If the Asian carp reach the Great Lakes, it’s all over.

Two years ago, the US Army Corps of Engineers approved a $778 million request to fund the battle against this bugle-mouthed menace, and now they’ve set aside another $226 million


The Asian carp is a voracious monster of a freshwater fish. Up to four feet long from teeth to tail, it can weigh eighty pounds and live almost four decades. Its ability to survive is legendary; it could thrive in a pool of diesel fuel. It can tolerate high salinity, low temperatures, low oxygen, leap six feet into the air and eat virtually anything it can fit in its greedy mouth.


It doesn’t kill other fish directly, but, like a coward, through starvation and attrition. Once it reaches a body of water, it simply gulps down the food supply and reproduces, happily allowing native aquatic populations to waste away. The entire ecosystem of the Illinois River and Des Plaines River has suffered under the siege of the Asian carp, and now this fish is poised to invade the Great Lakes.

Time is running out. According to the US Army, the reconnaissance arm of the Asian carp population is less than 50 miles from Lake Michigan, and inching closer every day.

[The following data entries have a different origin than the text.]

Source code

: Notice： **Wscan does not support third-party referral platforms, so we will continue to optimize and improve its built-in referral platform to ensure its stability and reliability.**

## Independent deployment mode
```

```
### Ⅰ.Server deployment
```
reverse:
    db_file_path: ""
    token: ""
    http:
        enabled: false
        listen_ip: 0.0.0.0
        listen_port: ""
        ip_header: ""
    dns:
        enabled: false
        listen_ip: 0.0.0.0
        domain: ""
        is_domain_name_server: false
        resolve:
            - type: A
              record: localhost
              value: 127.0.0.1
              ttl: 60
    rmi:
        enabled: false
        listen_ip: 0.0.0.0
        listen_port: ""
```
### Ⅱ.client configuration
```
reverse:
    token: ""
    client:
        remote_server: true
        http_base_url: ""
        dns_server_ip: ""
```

Luckily, the Army has access to a strategic bottleneck at the Brandon Road Lock and Dam on the Des Plaines River, just southwest of Joilet, Illinois. With funds from Congress, the latest in area-denial technology will descend on the approaching fish:

—A mighty air-bubble curtain, codenamed [REDACTED], which confuses fish with fizziness.

—Installed underwater speakers designed to blast curious Asian carp with uncomfortably loud noises.

—The addition of even more powerful and numerous electric barriers, which deliver a nasty shock.

—[REDACTED] water cannons above the electric barriers, which deliver a steady jet of water strong enough to knock back an 80 pound carp mid-leap.

The Asian carp is real. The threat to the Great Lakes is real. The choke-point at the Brandon Road Lock and Dam is real, but carefully codenamed The Brandon Road Lock and Dam Project to disguise its purpose and location.

The US Army Corps of Engineers has done all it can, and patiently awaits the debate and decision of the US Congress. The Great Lakes stand among the greatest of US resources, in utility, commerce, and culture. With this as risk, it is no longer time for half-measures in combatting the menacing plague of the Asian carp.

Anti-Asian carp advocate Senator Debbie Stabenow (D—Lansing) believes this report and recommendation is the solution needed to protect American ecosystems not just now, but for generations to come, by crushing the Asian carp into oblivion.

“Most importantly,” said the senator, “this report gives Congress what it needs to authorize funding for the project and finally advance a much-needed, long-term solution.”